(Saved data entries)
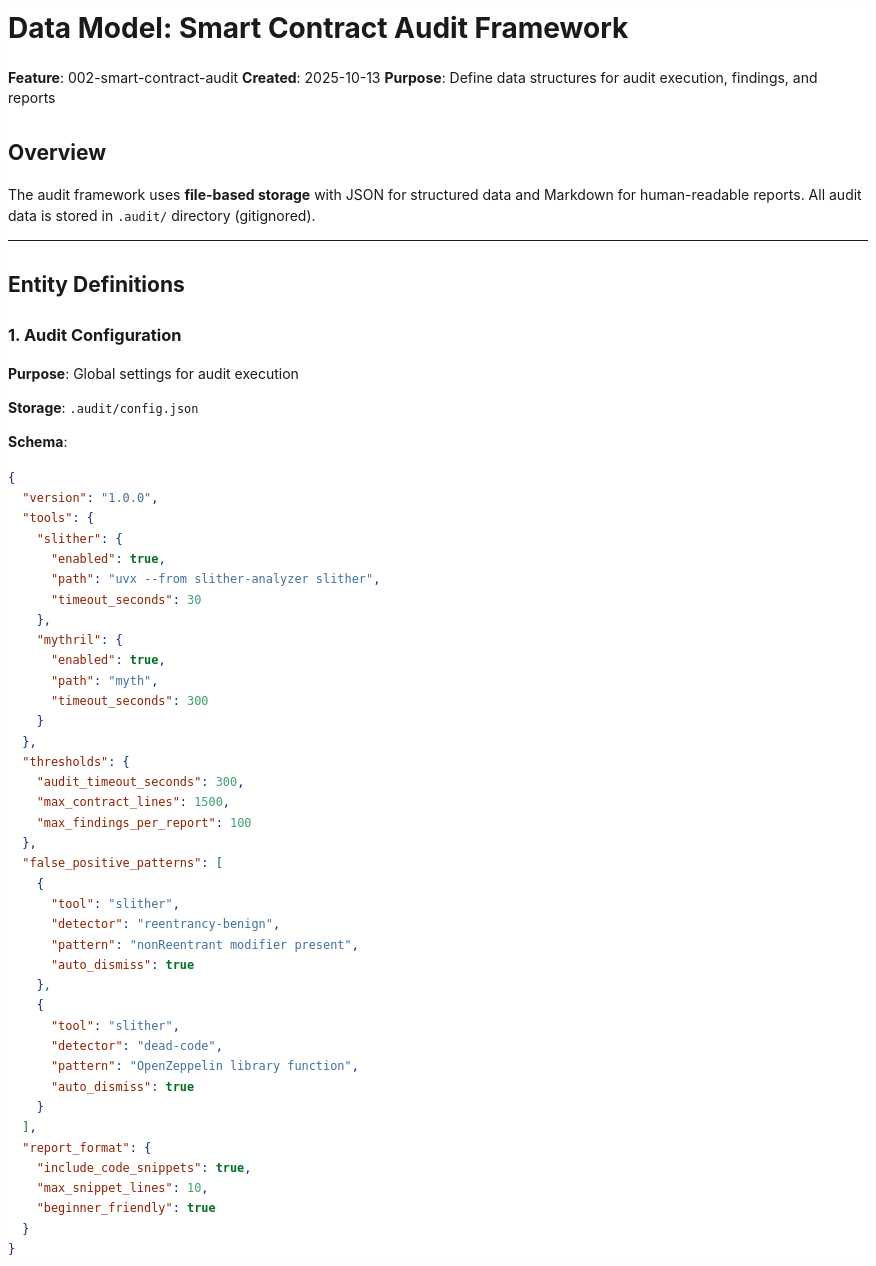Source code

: # Data Model: Smart Contract Audit Framework

**Feature**: 002-smart-contract-audit
**Created**: 2025-10-13
**Purpose**: Define data structures for audit execution, findings, and reports

## Overview

The audit framework uses **file-based storage** with JSON for structured data and Markdown for human-readable reports. All audit data is stored in `.audit/` directory (gitignored).

---

## Entity Definitions

### 1. Audit Configuration

**Purpose**: Global settings for audit execution

**Storage**: `.audit/config.json`

**Schema**:
```json
{
  "version": "1.0.0",
  "tools": {
    "slither": {
      "enabled": true,
      "path": "uvx --from slither-analyzer slither",
      "timeout_seconds": 30
    },
    "mythril": {
      "enabled": true,
      "path": "myth",
      "timeout_seconds": 300
    }
  },
  "thresholds": {
    "audit_timeout_seconds": 300,
    "max_contract_lines": 1500,
    "max_findings_per_report": 100
  },
  "false_positive_patterns": [
    {
      "tool": "slither",
      "detector": "reentrancy-benign",
      "pattern": "nonReentrant modifier present",
      "auto_dismiss": true
    },
    {
      "tool": "slither",
      "detector": "dead-code",
      "pattern": "OpenZeppelin library function",
      "auto_dismiss": true
    }
  ],
  "report_format": {
    "include_code_snippets": true,
    "max_snippet_lines": 10,
    "beginner_friendly": true
  }
}
```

▸ **Exercise description**
Give the records above again verbatim, pictures omitted.

▸ **Result of the exercise**
Source code

: # Data Model: Smart Contract Audit Framework

**Feature**: 002-smart-contract-audit
**Created**: 2025-10-13
**Purpose**: Define data structures for audit execution, findings, and reports

## Overview

The audit framework uses **file-based storage** with JSON for structured data and Markdown for human-readable reports. All audit data is stored in `.audit/` directory (gitignored).

---

## Entity Definitions

### 1. Audit Configuration

**Purpose**: Global settings for audit execution

**Storage**: `.audit/config.json`

**Schema**:
```json
{
  "version": "1.0.0",
  "tools": {
    "slither": {
      "enabled": true,
      "path": "uvx --from slither-analyzer slither",
      "timeout_seconds": 30
    },
    "mythril": {
      "enabled": true,
      "path": "myth",
      "timeout_seconds": 300
    }
  },
  "thresholds": {
    "audit_timeout_seconds": 300,
    "max_contract_lines": 1500,
    "max_findings_per_report": 100
  },
  "false_positive_patterns": [
    {
      "tool": "slither",
      "detector": "reentrancy-benign",
      "pattern": "nonReentrant modifier present",
      "auto_dismiss": true
    },
    {
      "tool": "slither",
      "detector": "dead-code",
      "pattern": "OpenZeppelin library function",
      "auto_dismiss": true
    }
  ],
  "report_format": {
    "include_code_snippets": true,
    "max_snippet_lines": 10,
    "beginner_friendly": true
  }
}
```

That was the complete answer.